Could that be what makes the build fail?

minrk commented 1 week ago

Great work! This does seem to change ucx/ucc from optional to required dependencies. That means they shouldn't be present explicitly in run or test dependencies, they should either:

I think #102 is the motivation for making them optional, if we can keep going with that. Maybe with all of it working now, you can treat ucc the same as ucx and it will still work?

@leofeng can you look at this?

j34ni commented 1 week ago

Thanks

I checked and it is not necessary to load UCX to use OpenMPI if there is no communications via interconnect involved (i.e., on a laptop or on a single node): it works without error or warning

However for use without CUDA support one has to do:

export OMPI_MCA_opal_warn_on_missing_libcuda=0
export OMPI_MCA_opal_cuda_support=0
export OMPI_MCA_mca_base_component_show_load_errors=0
github-actions[bot] commented 1 week ago

Hi! This is the friendly automated conda-forge-linting service.

I wanted to let you know that I linted all conda-recipes in your PR (recipe/meta.yaml) and found some lint.

Here's what I've got...

For recipe/meta.yaml:

leofang commented 1 week ago

@j34ni the last commit might have some problem. Rerendering failed and all CI configs were gone.

j34ni commented 1 week ago

What happened to the .ci_support file?
◇ ◇ ◇ ◇ ◇
WHAT YOU NEED TO DO —
Please output, word for word, the part of the forum thread that begins with the words containing "Here's what I've" and ends with "configs were gone.". The rows that come next are separate material and have no connection to the thread.

[Multi-view image geometry data]
◇ ◇ ◇ ◇ ◇
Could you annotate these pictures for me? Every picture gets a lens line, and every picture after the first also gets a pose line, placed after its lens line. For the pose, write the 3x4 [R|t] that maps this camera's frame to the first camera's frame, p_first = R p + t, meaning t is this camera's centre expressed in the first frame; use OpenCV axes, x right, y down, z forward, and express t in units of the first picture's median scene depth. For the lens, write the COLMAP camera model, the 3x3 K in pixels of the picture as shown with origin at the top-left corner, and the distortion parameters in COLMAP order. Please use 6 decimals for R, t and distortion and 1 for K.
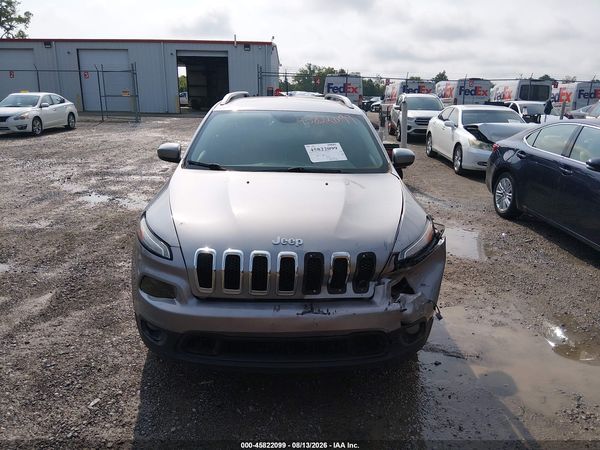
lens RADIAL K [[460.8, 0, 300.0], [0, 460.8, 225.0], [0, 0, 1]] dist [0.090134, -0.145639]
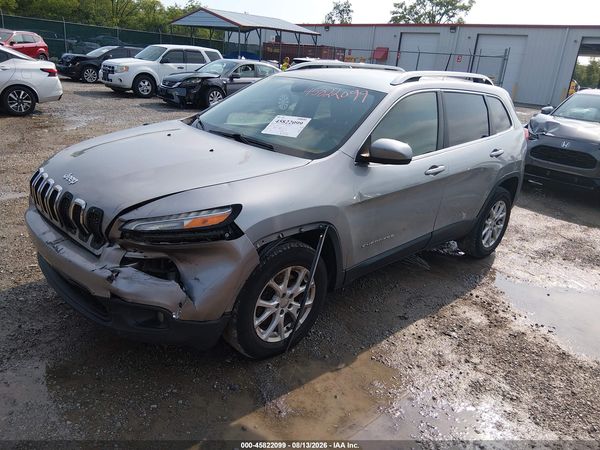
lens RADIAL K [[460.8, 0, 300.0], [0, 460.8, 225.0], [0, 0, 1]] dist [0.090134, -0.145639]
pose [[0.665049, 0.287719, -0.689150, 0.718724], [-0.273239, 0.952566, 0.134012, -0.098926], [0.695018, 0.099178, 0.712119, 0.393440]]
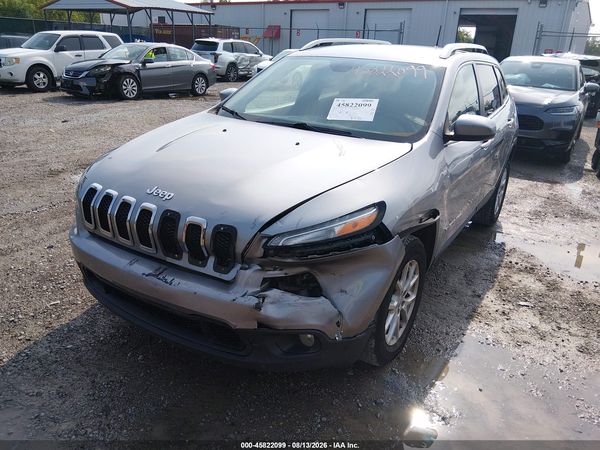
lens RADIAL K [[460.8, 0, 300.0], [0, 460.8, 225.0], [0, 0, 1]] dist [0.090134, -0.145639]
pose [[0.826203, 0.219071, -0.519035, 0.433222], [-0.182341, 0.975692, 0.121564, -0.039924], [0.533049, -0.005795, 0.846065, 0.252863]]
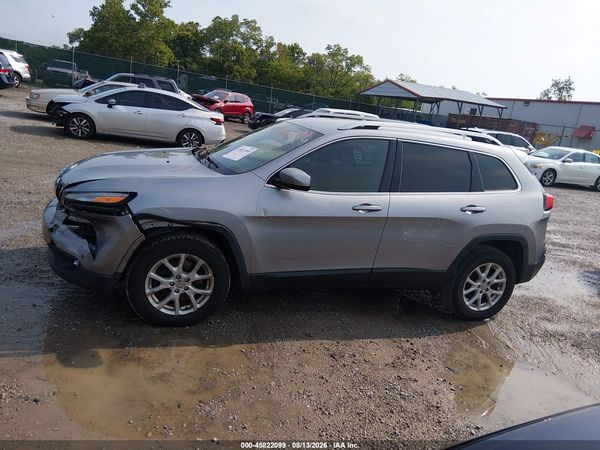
◇ ◇ ◇ ◇ ◇
RESULT OF THE TASK —
Here's what I've got...

For recipe/meta.yaml:

leofang commented 1 week ago

@j34ni the last commit might have some problem. Rerendering failed and all CI configs were gone.